I am struggling with the CellularError: Network is not attached: try resetting always occurring for dozens of minutes. Currently I could only test cellular.gprs("1234", "12", "") which resulted in a crash with BCPU and XCPU being detected.

[pulkin]

Those commands need some cooldown. There is a lot happening in the background, I suppose.

The error confirms that I am on the right track but I probably need to patch SW_V2129_csdk.lod instead.

[sebi5361]

Those commands need some cooldown.

Do you mean that I should wait for a long time before trying the same command another time? (I implemented a loop to do the tests.)

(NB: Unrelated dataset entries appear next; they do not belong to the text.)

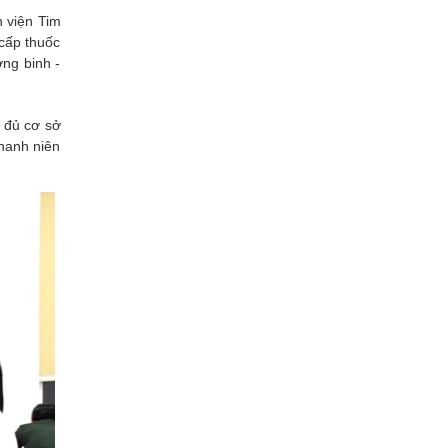
 viện Tim
cấp thuốc
ng binh -
y đủ cơ sở
thanh niên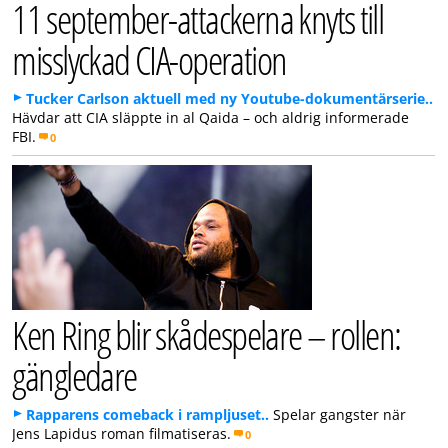
11 september-attackerna knyts till
misslyckad CIA-operation
Tucker Carlson aktuell med ny Youtube-dokumentärserie..
Hävdar att CIA släppte in al Qaida – och aldrig informerade
FBI.
0
Ken Ring blir skådespelare – rollen:
gängledare
Rapparens comeback i rampljuset..
Spelar gangster när
Jens Lapidus roman filmatiseras.
0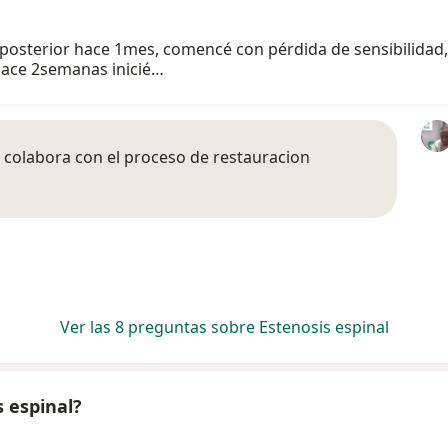
posterior hace 1mes, comencé con pérdida de sensibilidad
 hace 2semanas inicié…
 colabora con el proceso de restauracion
Ver las 8 preguntas sobre Estenosis espinal
 espinal?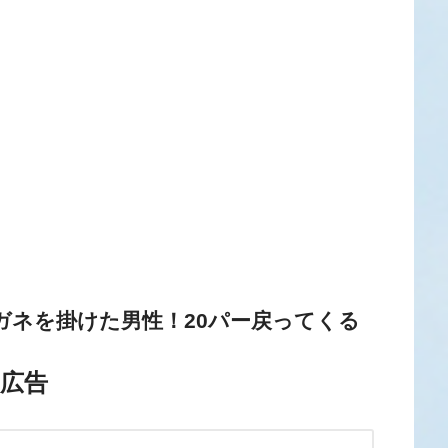
メガネを掛けた男性！20パー戻ってくる
広告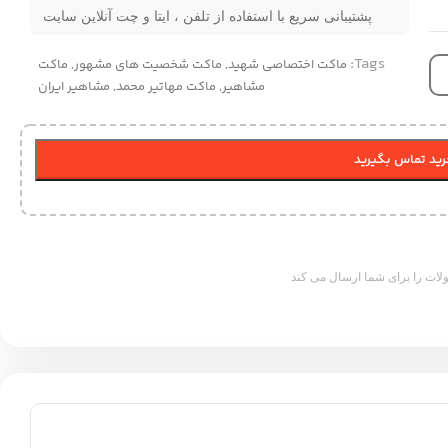
پشتیبانی سریع با استفاده از تلفن ، ایتا و چت آنلاین سایت
Tags:
ماکت اختصاصی شهید
,
ماکت شخصیت های مشهور
,
ماکت
مشاهیر
,
ماکت مهاتیر محمد
,
مشاهیر ایران
ید تماس بگیرید
ات را برای شما ارسال می کند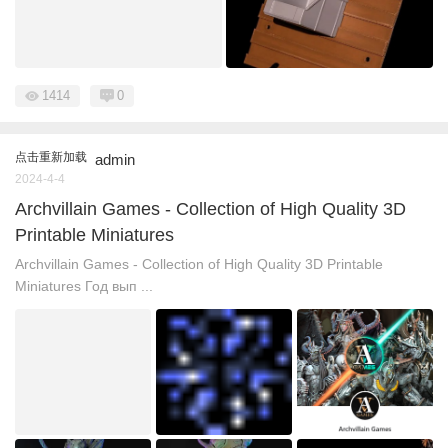
1414
0
点击重新加载
admin
2024-4-4
Archvillain Games - Collection of High Quality 3D
Printable Miniatures
Archvillain Games - Collection of High Quality 3D Printable
Miniatures Год вып ...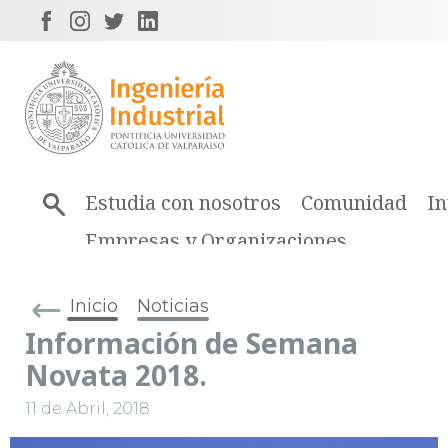
Estudia con nosotros
Comunidad
In
Empresas y Organizaciones
Inicio
Noticias
Información de Semana
Novata 2018.
11 de Abril, 2018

The error confirms that I am on the right track

That is a very good news :-)

[pulkin]

Try this build. Please flash the firmware_debug_full.lod.

[sebi5361]

>>> MicroPython v1.9.4-1874-g8ce363a91-dirty on 2020-02-14; A9/A9G module with RDA8955
Type "help()" for more information.
>>> import cellular
>>> cellular.gprs("TM", "", "")
True
>>>

Great! I need to check now if it is really connected by accessing some data on the internet.

[sebi5361]

>>> MicroPython v1.9.4-1874-g8ce363a91-dirty on 2020-02-14; A9/A9G module with RDA8955
Type "help()" for more information.
>>> import cellular
>>> cellular.gprs("TM", "", "")
True
>>> import socket
>>> print("IP", socket.get_local_ip())
IP 10.193.39.62
>>> host = "httpstat.us"
>>> port = 80
>>> s = socket.socket()
>>> s.connect((host, port))
>>> message = "GET /200 HTTP/1.1\r\nHost: {}\r\nConnection: close\r\n\r\n"
>>> s.write(message.format(host))
59
>>> print(s.read(256))
b'HTTP/1.1 200 OK\r\nCache-Control: private\r\nServer: Microsoft-IIS/10.0\r\nX-AspNetMvc-Version: 5.1\r\nAccess-Control-Allow-Origin: *\r\nX-AspNet-Version: 4.0.30319\r\nRequest-Context: appId=cid-v1:7585021b-2db7-4da6-abff-2cf23005f0a9\r\nAccess-Control-Expose-Headers: R'
>>> s.close()
>>> cellular.gprs(False)
False
>>>

Congrats! Thank you so much!

[Tonisg91]

Hi. I am having exactly the same problem as @sebi5361. Celullar keeps blocking me using the same APN of Things Mobile in Spain (TM).

Is there any way to download this build?

Try this build. Please flash the firmware_debug_full.lod.